La souveraineté européenne en intelligence artificielle (IA) ne peut pas reposer sur la seule start-up française Mistral, a prévenu mercredi le ministre de l’Economie Roland Lescure, refusant de dire si le champion tricolore devait rester un développeur de modèles de pointe face à la Chine et aux Etats-Unis.
« Si l’IA européenne se résume à Mistral, alors nous sommes fichus », a déclaré le ministre à des journalistes à San Francisco.
« On ne peut pas mettre tous nos oeufs dans le même panier: c’est tout un écosystème qu’il faut développer », a-t-il défendu, en marge de son déplacement dans la Silicon Valley, pour rencontrer des investisseurs et des sociétés d’IA comme OpenAI ou Stripe.
Interrogé par l’AFP sur l’hypothèse que Mistral délaisse le développement de modèles de pointe pour devenir avant tout un fournisseur d’infrastructure de calcul, M. Lescure a refusé de se prononcer: « Est-ce qu’ils seront plus sur le développement de modèles fondamentaux, ou une entreprise de services très efficace et rentable, on verra. »
Leur a-t-il recommandé la première option? « Les entreprises font comme elles peuvent et comme elles veulent », a-t-il répondu, tout en saluant « une entreprise dont on peut être fiers ».
« Les modèles de pointe américains sont en avance, mais les modèles chinois ne sont pas loin derrière, et il se passe des choses en Europe qui pourraient aussi conduire à des développements », a résumé le ministre.
Mistral est souvent décrite comme la seule entreprise européenne à publier des modèles de première catégorie, en retrait toutefois des performances de ses concurrents chinois et américains.
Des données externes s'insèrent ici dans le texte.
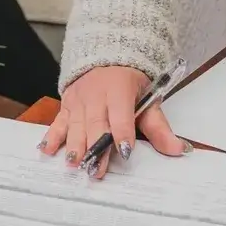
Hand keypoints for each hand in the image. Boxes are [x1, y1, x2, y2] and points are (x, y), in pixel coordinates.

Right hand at [39, 63, 186, 165]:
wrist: (107, 56)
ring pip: (75, 124)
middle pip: (96, 123)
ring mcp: (78, 99)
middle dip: (96, 147)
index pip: (121, 114)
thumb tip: (178, 149)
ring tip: (74, 163)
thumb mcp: (148, 99)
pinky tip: (47, 150)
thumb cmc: (130, 82)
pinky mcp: (66, 104)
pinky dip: (52, 136)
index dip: (123, 132)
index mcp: (119, 89)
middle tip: (96, 170)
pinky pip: (58, 121)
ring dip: (74, 145)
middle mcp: (96, 93)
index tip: (125, 151)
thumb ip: (159, 127)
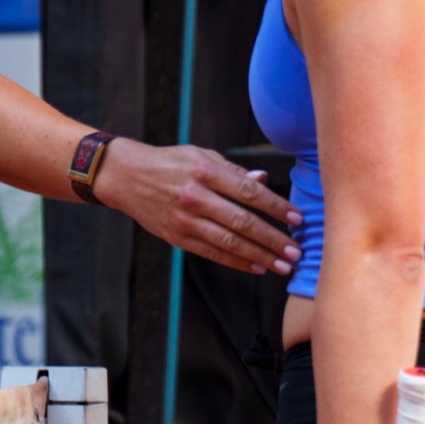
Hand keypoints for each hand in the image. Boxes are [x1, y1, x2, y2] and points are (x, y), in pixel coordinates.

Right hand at [89, 140, 303, 274]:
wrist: (127, 177)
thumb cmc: (170, 163)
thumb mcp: (201, 155)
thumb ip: (233, 170)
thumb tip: (264, 180)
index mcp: (205, 171)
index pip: (249, 191)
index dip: (275, 207)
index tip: (297, 219)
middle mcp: (195, 196)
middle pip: (242, 222)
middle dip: (273, 239)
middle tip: (297, 252)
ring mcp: (185, 220)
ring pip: (229, 242)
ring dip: (260, 256)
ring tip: (283, 266)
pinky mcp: (177, 237)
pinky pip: (212, 253)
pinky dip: (237, 262)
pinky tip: (257, 267)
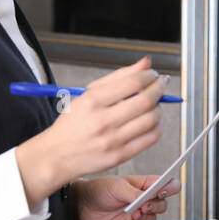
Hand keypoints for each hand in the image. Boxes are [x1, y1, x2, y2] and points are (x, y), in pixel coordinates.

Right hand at [17, 57, 167, 207]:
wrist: (57, 155)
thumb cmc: (72, 124)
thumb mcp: (88, 94)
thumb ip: (119, 77)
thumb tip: (145, 63)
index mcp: (92, 101)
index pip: (132, 82)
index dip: (149, 75)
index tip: (153, 74)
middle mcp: (102, 121)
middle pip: (146, 100)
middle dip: (160, 88)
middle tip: (161, 84)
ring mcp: (112, 140)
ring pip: (152, 119)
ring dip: (159, 108)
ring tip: (154, 104)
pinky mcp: (120, 156)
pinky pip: (150, 138)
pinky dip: (157, 127)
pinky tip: (151, 121)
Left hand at [72, 174, 181, 219]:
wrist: (84, 206)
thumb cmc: (100, 190)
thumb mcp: (117, 187)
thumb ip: (135, 193)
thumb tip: (147, 199)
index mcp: (146, 184)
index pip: (168, 184)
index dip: (170, 188)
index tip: (161, 191)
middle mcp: (146, 199)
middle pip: (163, 203)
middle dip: (156, 205)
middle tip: (144, 206)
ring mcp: (140, 213)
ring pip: (154, 217)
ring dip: (144, 216)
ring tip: (132, 214)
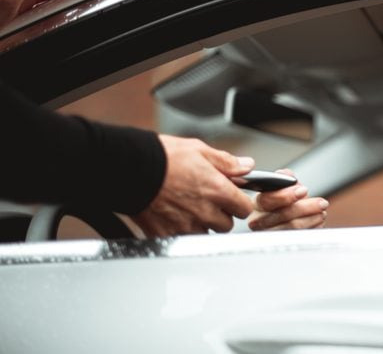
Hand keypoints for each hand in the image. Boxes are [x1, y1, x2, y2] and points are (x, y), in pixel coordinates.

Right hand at [131, 135, 255, 236]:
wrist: (127, 168)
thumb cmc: (161, 157)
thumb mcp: (199, 150)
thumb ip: (227, 162)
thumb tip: (247, 166)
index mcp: (216, 190)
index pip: (244, 208)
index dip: (239, 202)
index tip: (233, 198)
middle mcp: (204, 212)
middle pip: (226, 225)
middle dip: (221, 214)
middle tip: (208, 201)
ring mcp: (185, 226)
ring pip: (206, 234)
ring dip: (202, 225)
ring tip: (188, 208)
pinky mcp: (166, 235)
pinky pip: (183, 240)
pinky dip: (181, 231)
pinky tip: (173, 216)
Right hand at [248, 169, 327, 229]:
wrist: (292, 218)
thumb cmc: (286, 202)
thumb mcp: (285, 188)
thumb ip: (285, 179)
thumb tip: (285, 175)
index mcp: (258, 204)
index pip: (267, 200)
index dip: (286, 195)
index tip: (303, 190)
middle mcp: (259, 221)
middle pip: (283, 215)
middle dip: (306, 207)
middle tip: (322, 203)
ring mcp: (269, 235)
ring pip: (293, 227)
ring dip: (312, 218)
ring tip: (322, 212)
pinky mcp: (281, 244)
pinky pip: (299, 237)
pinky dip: (312, 228)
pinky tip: (318, 221)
En juin, la Commission européenne a confié à un consortium italo-allemand, sans Mistral, le soin de développer un modèle de pointe européen sur les supercalculateurs publics de l’UE.
Valorisée près de 12 milliards d’euros, Mistral, dont l’Etat est actionnaire indirect via Bpifrance, a multiplié cette année les investissements d’infrastructure, avec un premier centre de données en France et un accord commercial avec Microsoft, tout en continuant à publier ses propres modèles.
Le 18 août, le ministre du Budget David Amiel avait annoncé que l’Etat s’appuierait sur des fournisseurs d’IA « souverains » comme Mistral, en excluant l’américain OpenAI, après la cyberattaque contre l’administration fiscale.
Bercy a confirmé mercredi le renforcement d’un partenariat de l’Etat, non exclusif, avec Mistral, avec de nouvelles expérimentations dans les ministères, notamment en cybersécurité.
Interrogé sur le risque que l’administration Trump fasse du chantage aux Européens en leur coupant l’accès aux meilleurs modèles, M. Lescure a répondu d' »un seul mot: imprévisibilité ».
En juin, Washington avait contraint à Anthropic, créateur de Claude, à couper pendant deux semaines l’accès de tout ressortissant étranger à ses modèles les plus puissants. L’intervention avait provoqué un concert renouvelé de voix européennes s’inquiétant de la dépendance technologique du Vieux-Continent.